The project originated from Professor Van Horn in the Biology Department. He brought to our attention a few problems associated with the student parking lot east of the Beltline. All the rainfall that is captured by this parking lot runs off and washes out a nearby path in the nature preserve. The rainwater then flows into a tributary of Whiskey Creek, carrying with it all the pollution swept away on the parking lot and the path.
As this problem was analyzed, it became clear that there were many problem associated with Whiskey Creek, including flooding, pollution, and erosion. So instead of dealing with only one problem area, the East Beltline parking lot, the team decided to increase the scope of the problem to include the portion of whiskey creek that flows through campus.

Project Steps

The first step in this project is to create a hydrologic model of the Whiskey Creek drainage basin on campus. This involves analyzing topographic maps, and investigating storm drains to determine the drainage basin, create a design storm based on previous storms, and using the program EPA SWMM to analyze the system.

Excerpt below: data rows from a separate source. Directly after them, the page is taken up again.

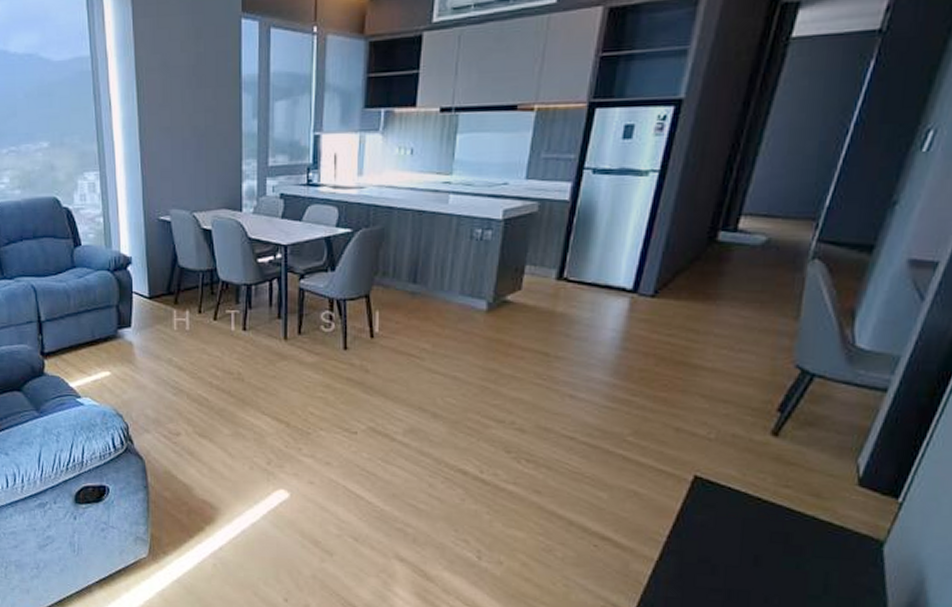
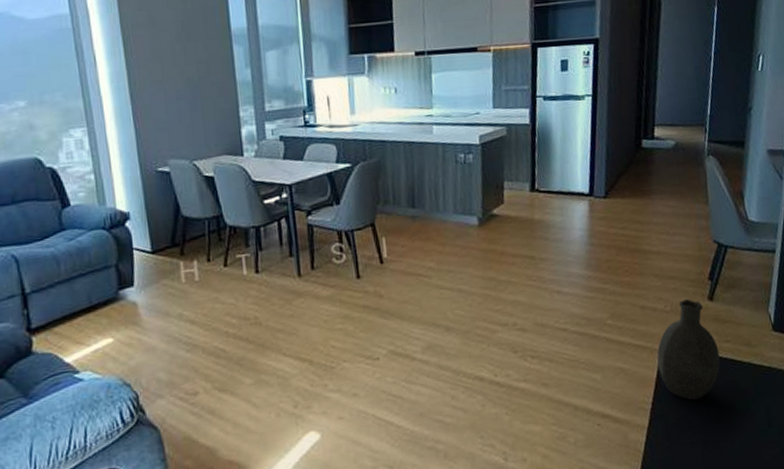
decorative vase: none [684,429,773,544] -> present [657,299,721,400]

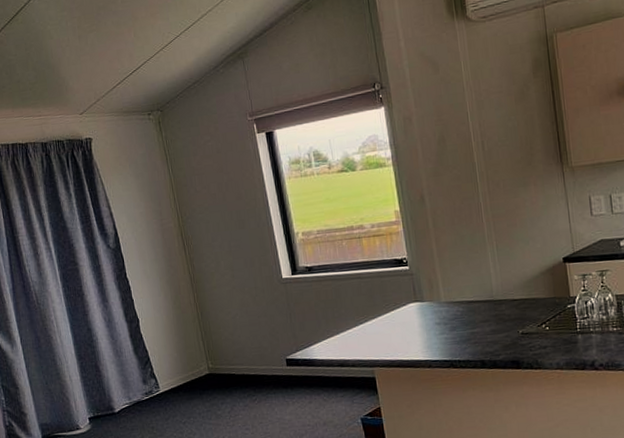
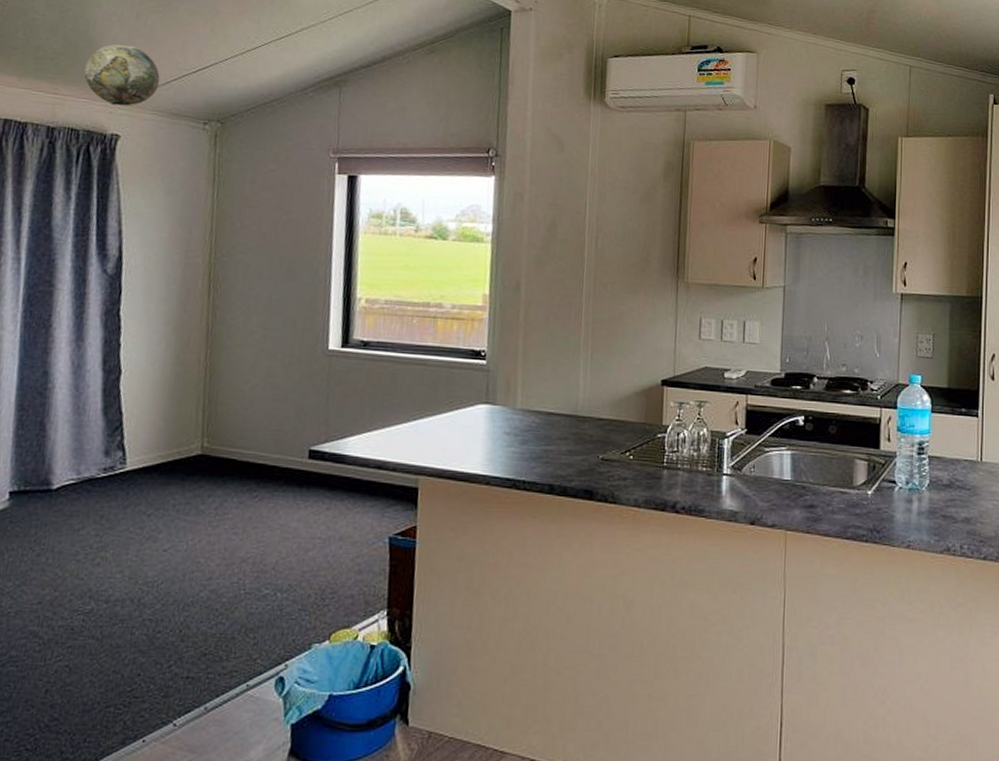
decorative vase: none [54,64,109,115] -> present [84,44,160,107]

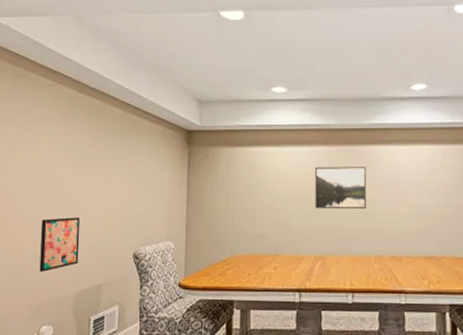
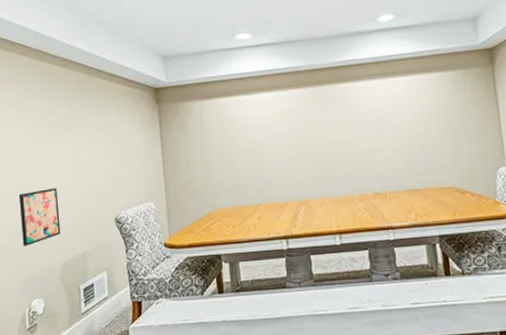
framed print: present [315,166,366,210] -> none [289,106,344,154]

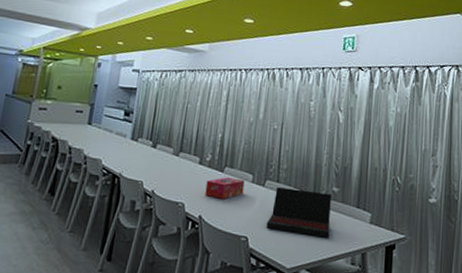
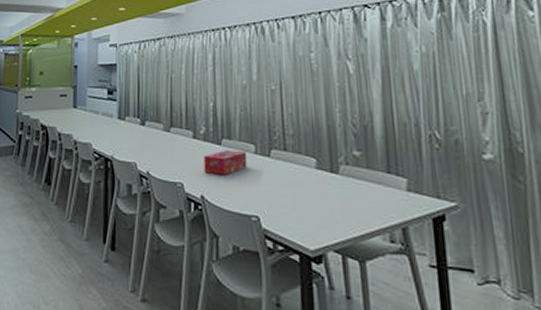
laptop: present [265,187,332,238] -> none [278,157,358,212]

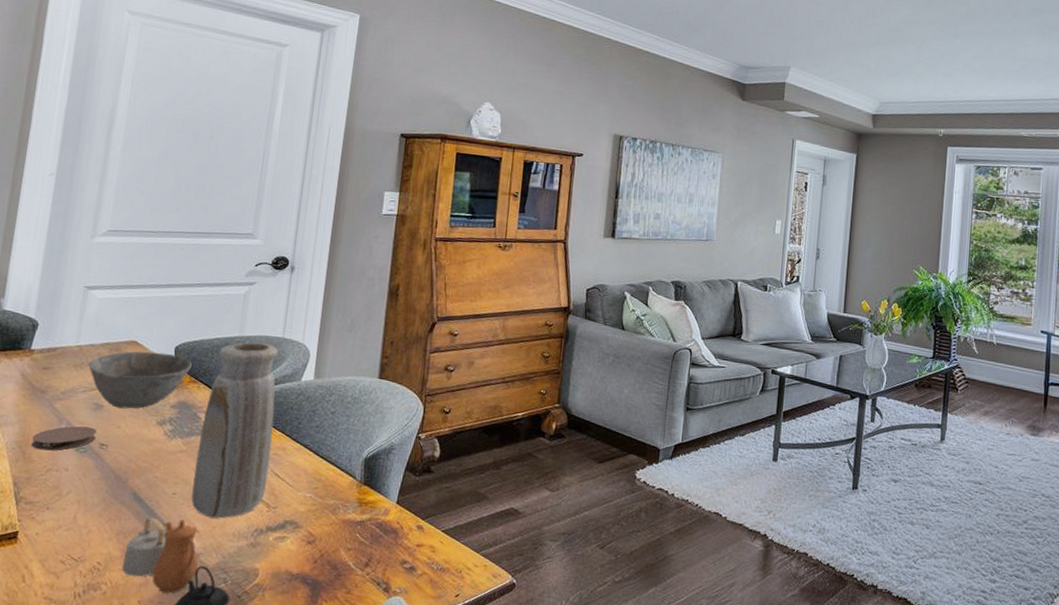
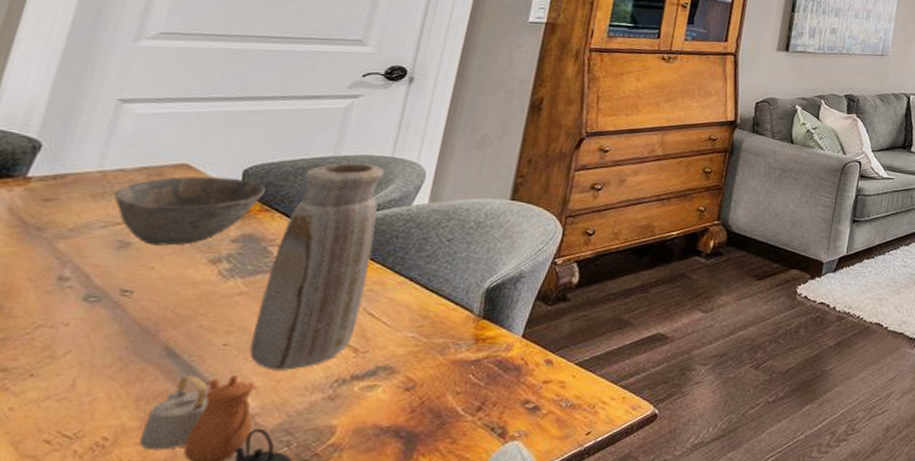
coaster: present [31,426,97,451] -> none [14,270,118,302]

This is no simple task because, while everybody knows generally where Whiskey Creek is, nobody can follow its path on a map. Whiskey Creek originates in the Nature Preserve, enters a pipe, flows under the East Beltline, and is lost. It turns out that Whiskey Creek is piped under the Fine Arts Center parking lot, discharges to a series of swales just southeast of the parking lot, enters the seminary pond, and outlets under Burton St.

Based on the EPA SWIMM output and outside consultation, the team will highlight problem areas. These areas could be areas of high pollution, erosion, flooding, or high maintenance.

Finally, the team will design solutions to the problem areas. These solutions will be designed such that they could be applied to similar problems in other locations. This would allow other institutions, business, or individuals to adapt our solutions for similar problems they are having.


Thus far, the team has completed the hydrologic model of the Whiskey Creek drainage basin on campus. The team analyzed topographic maps, and storm drains to determine the drainage basin, and also created an EPA SWMM model to aid with design.
The team has also selected BMPs to implement on campus, and has located them. Currently, the team is testing infiltration rates to determine sizing of various BMPs, and is also working on designing the BMPs.